Many of us purists consider this to be the true fans favorite, not as toweringly epic as its predecessor, Let There Be Rock, but as close to AC/DC pushing their own boundaries as they have ever got. Yes, it’s the same three chords, those same staccato monoliths of guitar courtesy of Malcolm Young, but it’s the bass player Cliff Williams, on his first album with them, that has a profound impact on it (one which they sadly didn’t revive as they gradually descended off this creative high plateau). His playing borders on funky at times—yes, I am still talking about AC/DC—and it lifts many of the tracks out of the band’s usual, starting-to-tarnish approach. It also features some of Angus Young’s best blues playing and as a guitarist I’m adamant that at heart, he is a blues player (even if he did lose that plot for a while in the 1980s). Lastly, I enjoy the irony here of AC/DC being pushed out of their comfort zone at the behest of the record company, and trying in their own way to finally have a hit single (with the Stones-y “Rock ‘n’ Roll Damnation”). Two years later having hit singles ceased to be a problem for them over the next four decades.

3

Passion: Music for The Last Temptation of Christ, Peter Gabriel

This is an album I’ve often inadvertently used to ridicule my own lack of abilities, as it’s a stunning work by an incredibly accomplished artist. A proper artist, not a journeyman like me.

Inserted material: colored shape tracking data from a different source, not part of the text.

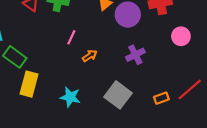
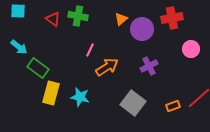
orange arrow: (90, 56) -> (107, 67), size x1.6
cyan star: (70, 97) -> (80, 97), moved

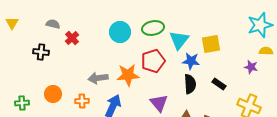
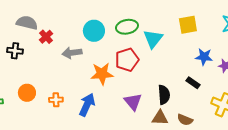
gray semicircle: (53, 24) -> (27, 23), size x1.5
yellow square: (211, 44) -> (188, 25), moved
blue star: (191, 61) -> (204, 57), moved
gray arrow: (98, 78) -> (72, 53), moved
black semicircle: (190, 84) -> (164, 95), moved

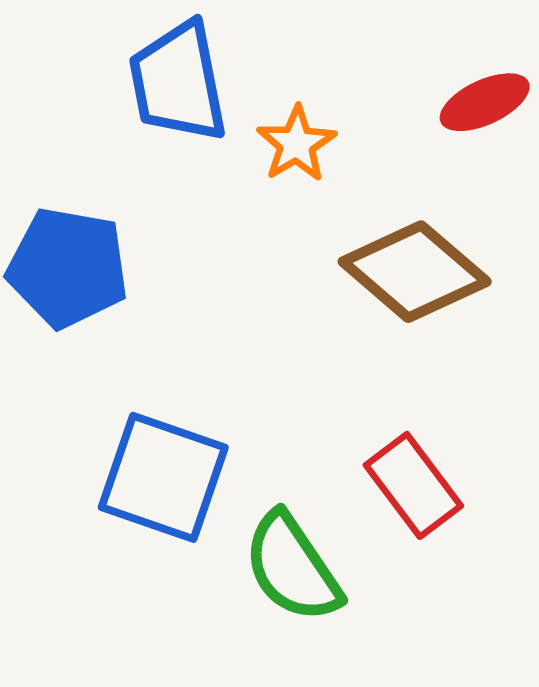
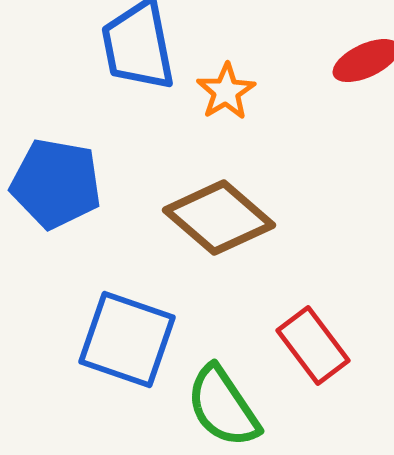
brown diamond: (415, 272) -> (219, 218), moved

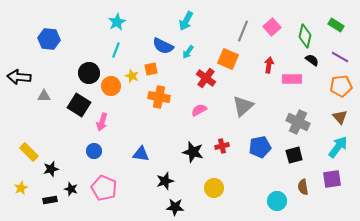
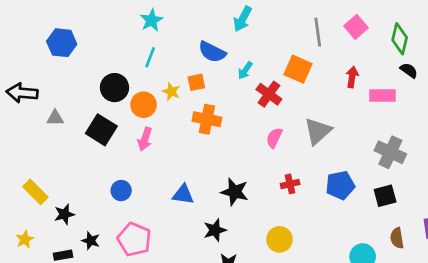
gray line: (243, 31) -> (318, 32), turned -30
cyan arrow: (188, 52) -> (245, 70), moved
pink semicircle: (199, 110) -> (274, 138), moved, turned -35
pink arrow: (102, 122) -> (145, 139), moved
black star: (193, 152) -> (235, 192), moved

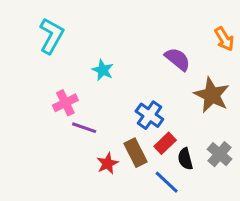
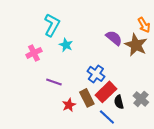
cyan L-shape: (51, 36) -> (52, 25), moved
brown star: (212, 95) -> (136, 45), moved
pink cross: (65, 103) -> (34, 53), moved
red rectangle: (165, 143) -> (106, 92), size x1.5

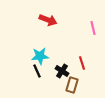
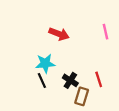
red arrow: (48, 20) -> (59, 34), moved
red line: (82, 63) -> (99, 79), moved

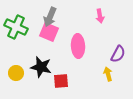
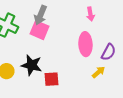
pink ellipse: (78, 46) -> (85, 44), moved
yellow arrow: (108, 74) -> (98, 72), turned 64

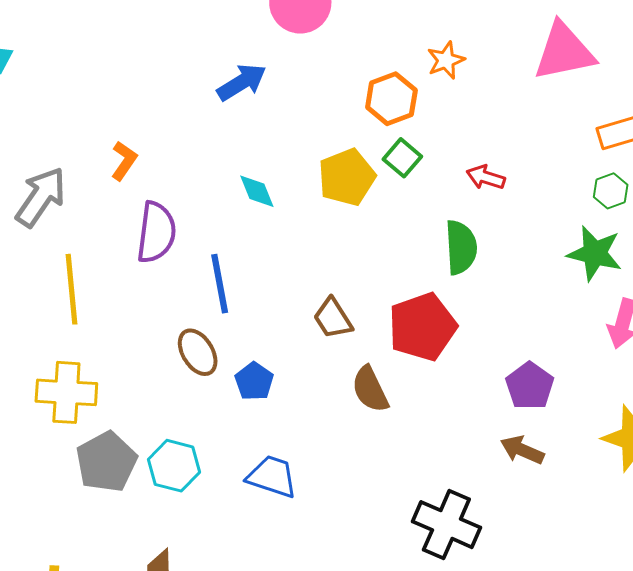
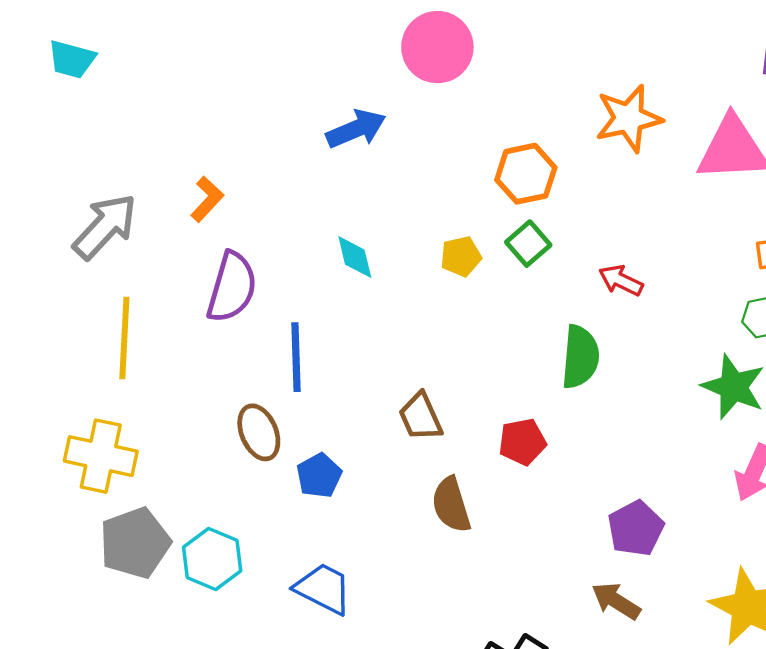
orange star: (446, 60) -> (629, 118), moved, size x1.5
yellow pentagon: (347, 177) -> (461, 256), size x0.6
red pentagon: (422, 327) -> (522, 442), size x0.6

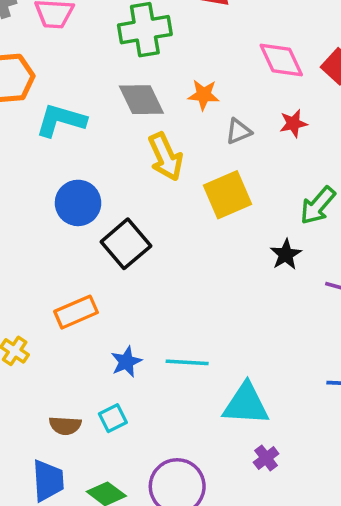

The fact that it is a film soundtrack takes away nothing from the emotional ebbs and flows, the extraordinary power and subtlety Peter Gabriel uses, helped by a typically eclectic mix of musicians. This is an absolute gem, albeit one I find hard to listen to because I could never hope to achieve something as effortlessly evocative as this.

4

Daydream Nation, Sonic Youth

For me, this is their absolute zenith. All bands have a point at which everything comes sharply into focus; they leap several levels without trying, where they hit the button and accelerate into hyperspace. The first two tracks of the trilogy, “The Wonder” and “Hyperstation,” you can use as a soundtrack to describe the journey of a life, or the narrative of an acid trap, or… You get the idea. It’s epic stuff: brutal, doomy, but also hauntingly melodic and moving. A major influence on the sound of Jesus Jones and an album that’s lodged in my soul forever.

5

Molten Beats, RAM Trilogy

Molten Beats is an immaculate snapshot of a period in time, a time in the mid-to-late ’90s when the feebleness of Britpop was being highlighted by the heavyweight rock ‘n roll of drum ’n’ bass. I’d already come through a period of hearing music the like of which I’ve never heard before, week after week in Techno clubs, but going to Metalheadz at the Blue Note in Hoxton every week, you could experience music that you felt—violently—with bass so massive and tweaked that it would shake your internal organs. For a musician, having a form of music that escaped one dimension and smashed another was mind-boggling, thrilling. This is not to denigrate it, but for me, there is a straight line between being an AC/DC fan and loving drum ’n’ bass from this era: the same beat on almost every track, the same approach that bordered on formulaic—all of which was rendered utterly irrelevant by this tsunami of sound made physical. Molten Beats has track after track after track that nailed this, that featured in those Blue Note nights. And I still hanker after snare drums that sound like dustbin lids.